Re: writing documentation

Technical documentation is part of the process. Here are some tips on how to make documentation less of a chore:

  1. Document early in the process. I keep my docs as part of the source code in wiki/, and update notes as part of the commit.

  2. If you’re not much of a writer, capture screenshots of the process instead. String them together after the fact. Helps capture statistics also.

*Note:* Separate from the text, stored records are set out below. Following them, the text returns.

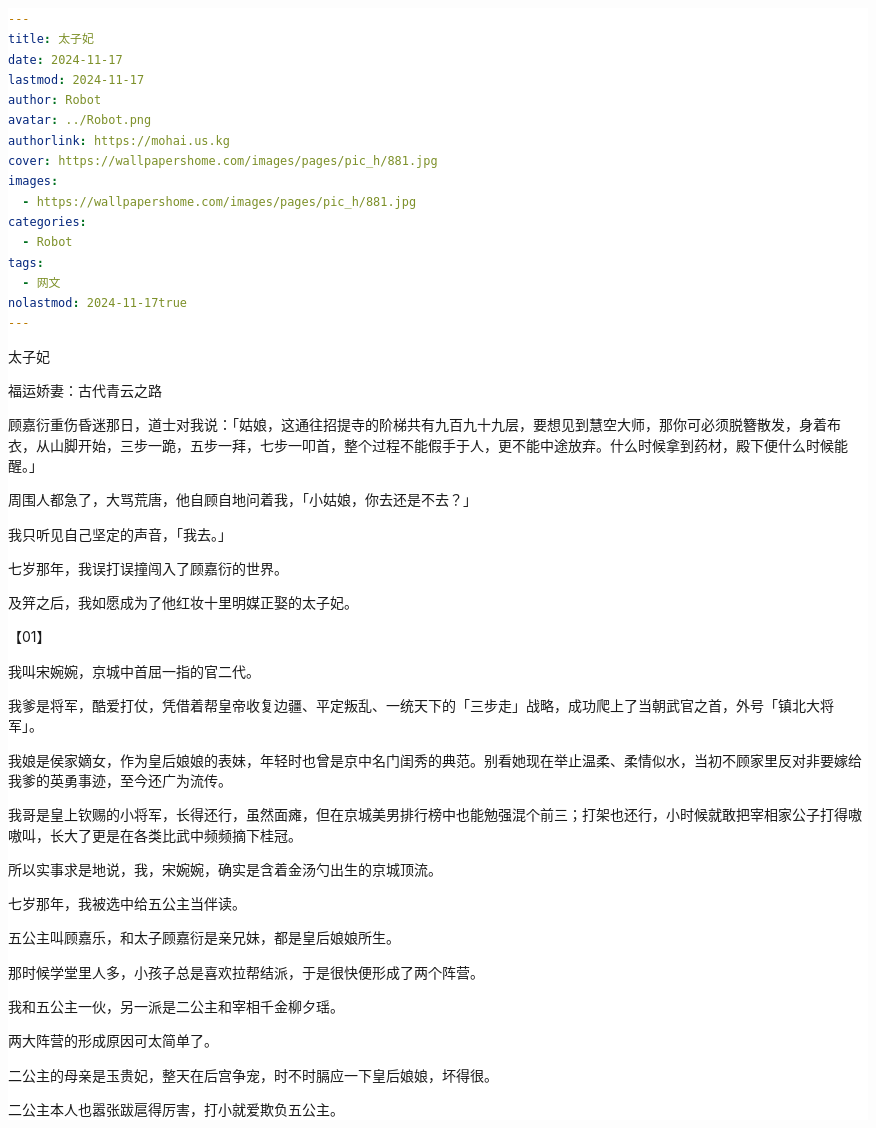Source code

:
 ```yaml
---
title: 太子妃
date: 2024-11-17
lastmod: 2024-11-17
author: Robot
avatar: ../Robot.png
authorlink: https://mohai.us.kg
cover: https://wallpapershome.com/images/pages/pic_h/881.jpg
images:
  - https://wallpapershome.com/images/pages/pic_h/881.jpg
categories:
  - Robot
tags:
  - 网文
nolastmod: 2024-11-17true
---
```




太子妃

福运娇妻：古代青云之路

顾嘉衍重伤昏迷那日，道士对我说：「姑娘，这通往招提寺的阶梯共有九百九十九层，要想见到慧空大师，那你可必须脱簪散发，身着布衣，从山脚开始，三步一跪，五步一拜，七步一叩首，整个过程不能假手于人，更不能中途放弃。什么时候拿到药材，殿下便什么时候能醒。」

周围人都急了，大骂荒唐，他自顾自地问着我，「小姑娘，你去还是不去？」

我只听见自己坚定的声音，「我去。」

七岁那年，我误打误撞闯入了顾嘉衍的世界。

及笄之后，我如愿成为了他红妆十里明媒正娶的太子妃。

【01】

我叫宋婉婉，京城中首屈一指的官二代。

我爹是将军，酷爱打仗，凭借着帮皇帝收复边疆、平定叛乱、一统天下的「三步走」战略，成功爬上了当朝武官之首，外号「镇北大将军」。

我娘是侯家嫡女，作为皇后娘娘的表妹，年轻时也曾是京中名门闺秀的典范。别看她现在举止温柔、柔情似水，当初不顾家里反对非要嫁给我爹的英勇事迹，至今还广为流传。

我哥是皇上钦赐的小将军，长得还行，虽然面瘫，但在京城美男排行榜中也能勉强混个前三；打架也还行，小时候就敢把宰相家公子打得嗷嗷叫，长大了更是在各类比武中频频摘下桂冠。

所以实事求是地说，我，宋婉婉，确实是含着金汤勺出生的京城顶流。

七岁那年，我被选中给五公主当伴读。

五公主叫顾嘉乐，和太子顾嘉衍是亲兄妹，都是皇后娘娘所生。

那时候学堂里人多，小孩子总是喜欢拉帮结派，于是很快便形成了两个阵营。

我和五公主一伙，另一派是二公主和宰相千金柳夕瑶。

两大阵营的形成原因可太简单了。

二公主的母亲是玉贵妃，整天在后宫争宠，时不时膈应一下皇后娘娘，坏得很。

二公主本人也嚣张跋扈得厉害，打小就爱欺负五公主。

  3. Keep it simple. Documentation is for continuity, not creative writing - zero points for marketing hooks.
    • This is not a creative endeavor. I draft most documents with What, When, Why, How
    • Drop unnecessary qualifiers like “IMHO”, “In my experience”, “You may notice”. Get to the point.
  4. Write for the reader’s benefit, not the writer (yourself).
    • Runbooks should surface diagnosis steps on the top. First responders can triage an ongoing incident within minutes.
    • Incident Reports should headline with an executive summary, incident status and root cause. All stakeholders including non-technical units can understand the impact of the incident and contribute to post mortems easily.
    • Project documents should prioritize flow and architecture diagrams. Establish a foundational understanding of the project for cross collaborative units e.g. Product <> QA, QA <> Dev, Product <> Design, Dev <> Ops before diving into individual details.

Remember: Documentation should be simple to write and read. A consistent, straightforward practice of documentation will save hours of knowledge transfer later and prevent wasted minutes during an incident.